DOCUMENT EXCERPT:
____

What would be the impact of Novel Coronavirus on the global as well domestic economy? Can we expect the economy to bounce back if we find a cure for it?
This economic crisis is triggered by a public health crisis. All previous crisis like the Global Financial Crisis of 2008 and the recession that followed, the global recession following the tech bubble burst of 2000, the Asian Currency Crisis of 1997, the oil shock & stagflation of 1970s and the Great Depression of 1930s were all caused by financial or economic reasons. Since this is a crisis caused by a health crisis and complete lockdown, it is difficult to predict the impact. The global economy is likely to contract by 3 % this year. In India the growth can be very low at less than 2 %. If the virus spreads unabated the growth may turn negative.
Apart from Covid-19 what are the other challenges that the Indian market will face?
Declining mutual fund inflows and selling by FPIs are areas of concern. Another concern is the rising fiscal deficit and a probable rating downgrade by the rating agencies.
Do you currently see any investment opportunities?
Every crisis throws up opportunities. Even though most sectors are impacted by the crisis, there are some segments that are less impacted and some segments that will gain. IT will be less impacted since there is high level of work from home. Also INR depreciation is helping the industry. Health care, particularly pharmaceuticals, stand to gain. There is huge demand and good exports. Perhaps the biggest beneficiary of this crisis is the telecom industry. Explosive consumption of data will boost the bottom line of telecom.
What are your views on market valuation?
Market valuations based on PE are not very attractive since earnings will be poor this year. But from the perspective of Price to Book and Market Cap to GDP, valuations are attractive. There is a good possibility that the economy may rebound sharply in FY 21. If that happens, the present valuations will look attractive, in retrospect.

____

TASK STATEMENT:
Reproduce the interview on the pandemic and the economy from "What would be" to "may turn negative.". The material after this text is not needed for anything here.

____

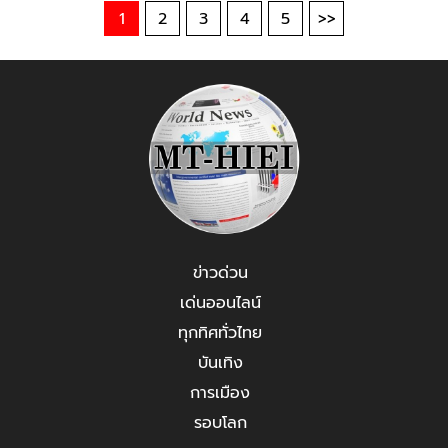
1
2
3
4
5
>>
ข่าวด่วน
เด่นออนไลน์
ทุกทิศทั่วไทย
บันเทิง
การเมือง
รอบโลก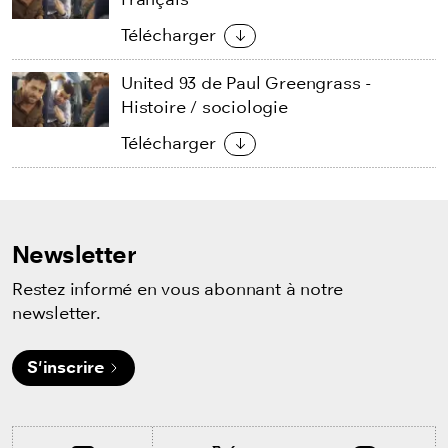
Télécharger
United 93 de Paul Greengrass -
Histoire / sociologie
Télécharger
Newsletter
Restez informé en vous abonnant à notre
newsletter.
S'inscrire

____

ANSWER BOX:
What would be the impact of Novel Coronavirus on the global as well domestic economy? Can we expect the economy to bounce back if we find a cure for it?
This economic crisis is triggered by a public health crisis. All previous crisis like the Global Financial Crisis of 2008 and the recession that followed, the global recession following the tech bubble burst of 2000, the Asian Currency Crisis of 1997, the oil shock & stagflation of 1970s and the Great Depression of 1930s were all caused by financial or economic reasons. Since this is a crisis caused by a health crisis and complete lockdown, it is difficult to predict the impact. The global economy is likely to contract by 3 % this year. In India the growth can be very low at less than 2 %. If the virus spreads unabated the growth may turn negative.